Contact-Tracing auf der Leinwand
Klaus Nüchtern in FALTER 47/2020 vom 20.11.2020 (S. 34)
Es ist der Tag 5 nach dem Ausbruch der Seuche. Im Hauptquartier der WHO in Genf werden Cluster aus London, Tokio, und Kowloon, Hongkong, gemeldet, dem dichtestbesiedelten Gebiet der Welt. In Minneapolis wird Patientin Nr. 0, die am Vortag dem noch unbekannten Virus erlegen ist, der Schädel aufgesägt. Die grausliche Szene zu Beginn des Films verlangt nicht nur den Zusehern, sondern auch den beiden Pathologen, die dort zu sehen sind, einiges ab. Ihr Dialog verheißt nichts Gutes: „Oh mein Gott!“ – „Soll ich jemand Bescheid sagen?“ – „Sagen Sie allen Bescheid!“
Genau das aber erweist sich als das größte Problem neben dem Pandemiegeschehen selbst: Wer informiert wann wen und wovon? Nicht zufällig bezieht sich die Phrase „going viral“ auf die Verbreitung von Informationen und Bildern über die Medien. „Wir müssen nur dafür sorgen, dass es niemand erfährt, bevor es alle erfahren“, meint der Homeland-Security-Officer (Bryan Cranston), als die Schließung der Flughäfen und die Einstellung des Nahverkehrs längst beschlossene Sache sind.

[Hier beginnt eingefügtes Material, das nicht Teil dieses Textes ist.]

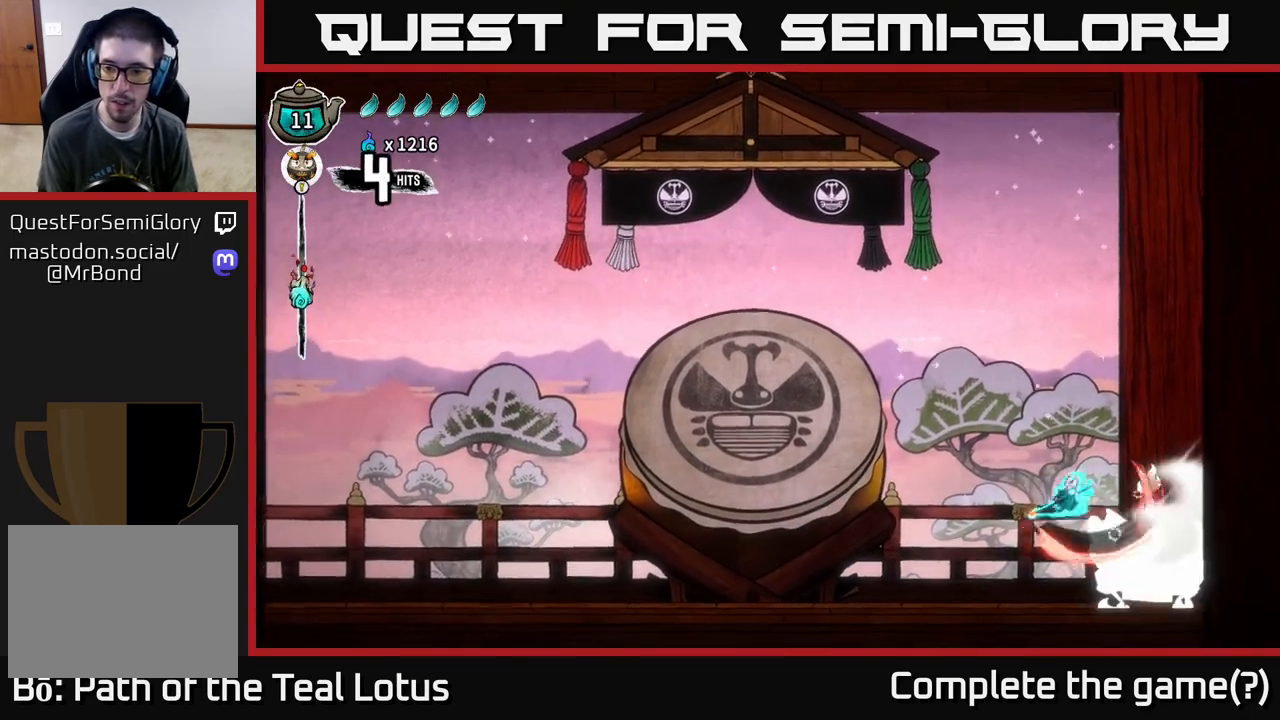
{"buttons": [], "left_stick": "center", "right_stick": "center", "events": [[383, "X", "down"], [483, "X", "up"]]}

Panikreaktionen sollen vermieden werden, und genau das misslingt. Auf die Hamsterattacke im Supermarkt folgt die Plünderung einer Apotheke: Das dort vertriebene Präparat, das ein zum Verschwörungstheoretiker mutierter frustrierter Journalist (Jude Law) auf seinem Blog als Wundermittel gegen das neue Virus anpreist, ist in Wahrheit aber wirkungslos.

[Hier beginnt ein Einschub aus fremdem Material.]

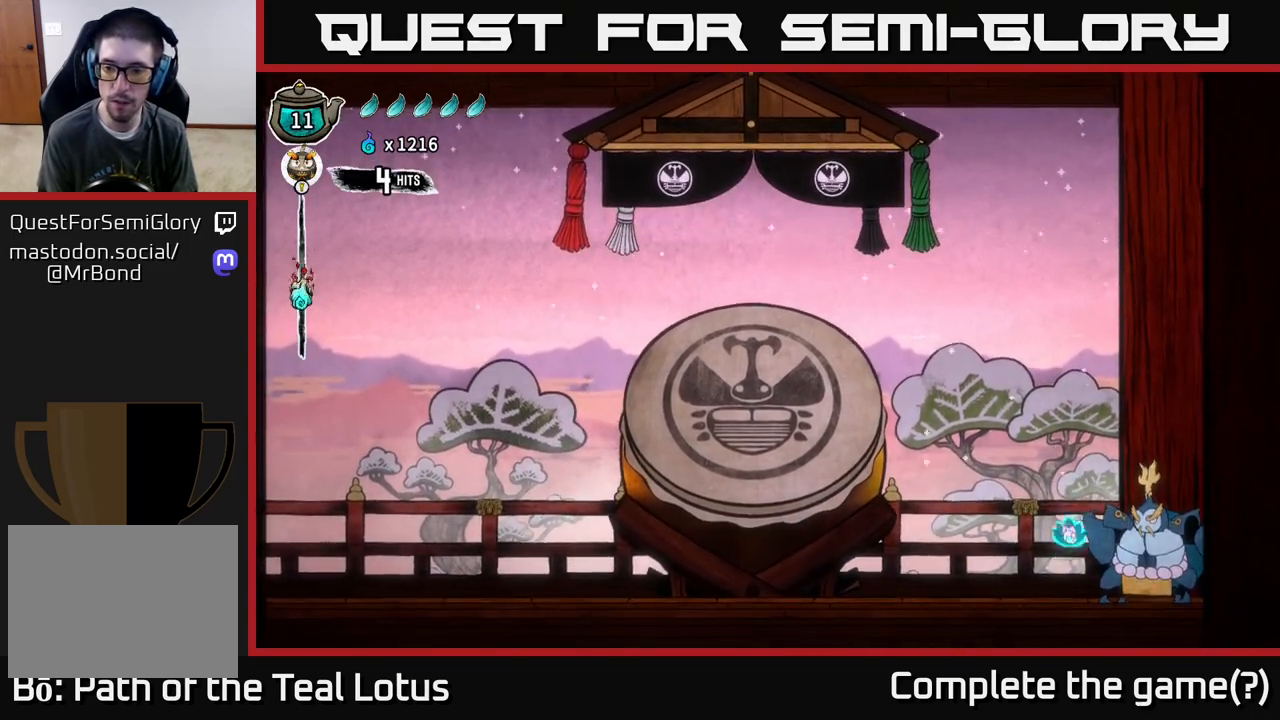
{"buttons": [], "left_stick": "center", "right_stick": "center", "events": [[200, "X", "down"], [317, "X", "up"]]}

Steven Soderberghs Film „Contagion“ (2011) ist in mehrfacher Hinsicht bemerkenswert. Nicht nur seines Aufgebots an Stars und des Umstands wegen, dass Gwyneth Paltrow bereits nach 13 Minuten tot ist, sondern weil es sich aus heutiger Sicht geradezu aufdrängt, ihn „als Prequel zur Covid-19-Pandemie“ zu lesen. Dass man „die prophetische Warnung“ damals nicht verstand, vermittelt uns heute ein Gefühl des Unheimlichen.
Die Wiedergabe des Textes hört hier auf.